Removal with fingernails is advocated by some people. In an emergency, where there is no alternative, this may work provided the person removing the tick has long nails, and is dextrous enough to pull the tick out vertically rather than crushing it or pushing it sideways.

Sources and Further Information

“Tick bite prevention and tick removal” British Medical Journal Clinical Review

“Evaluation of Five Popular Methods for Tick Removal” Glen R. Needham

“The application of petroleum jelly, fingernail polish, 70% isopropyl alcohol, or a hot kitchen match failed to induce detachment of adult American dog ticks”

“It is recommended that the tick be grasped as close to the skin as possible with curved forceps; if these are not available, use tweezers or protected fingers. Pull straight up with steady even pressure.”

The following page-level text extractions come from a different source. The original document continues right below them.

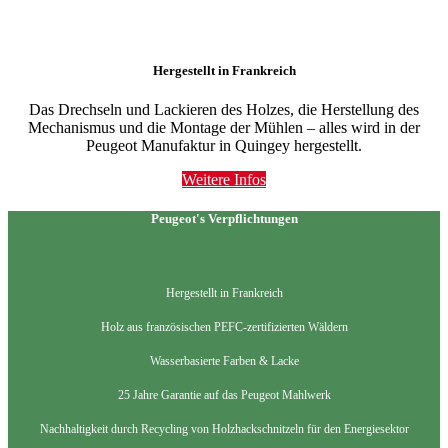
Hergestellt in Frankreich
Das Drechseln und Lackieren des Holzes, die Herstellung des
Mechanismus und die Montage der Mühlen – alles wird in der
Peugeot Manufaktur in Quingey hergestellt.
Weitere Infos
Peugeot's Verpflichtungen
Hergestellt in Frankreich
Holz aus französischen PEFC-zertifizierten Wäldern
Wasserbasierte Farben & Lacke
25 Jahre Garantie auf das Peugeot Mahlwerk
Nachhaltigkeit durch Recycling von Holzhackschnitzeln für den Energiesektor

“Effect of Tick Removal on Transmission of Borrelia burgdorferi and Ehrlichia phagocytophila by Ixodes scapularis Nymphs” Franka des Vignes et al 

“All gerbils with ticks removed >- 47 hrs post-attachment were found to be infected. After 16.7 hrs as well as after 28.9 hrs of tick feeding, approximately 50% of the gerbils had acquired a transmissible infection, thus Bb-transmission to a host may even occur in the early phases of I. ricinus feeding.”

“Evaluation of three commercial tick removal tools” Richard L. Stewart at al

“Nymphal ticks were consistently removed more successfully with commercial tools when compared with tweezers but with more difficulty than adults were removed.”

But contrast this with:

“Evaluation of methods of tick removal in human ixodidiasis” Oteo JA et al

“With regard to the type of removal method and the development of complications, only three patients who had ticks pulled with tweezers experienced complications compared with 23 patients who used other methods (p = 0.0058). With regard to specific complications (LB and/or spotted fever) and/or development of B. burgdorferi or R. conorii infection significant differences were also observed when tweezers were used for removal of ticks compared with other tick removal methods (p < 0.05). CONCLUSION: The removal of ticks with tweezers significantly protects from the development of complications and infection by tick-borne microorganisms.”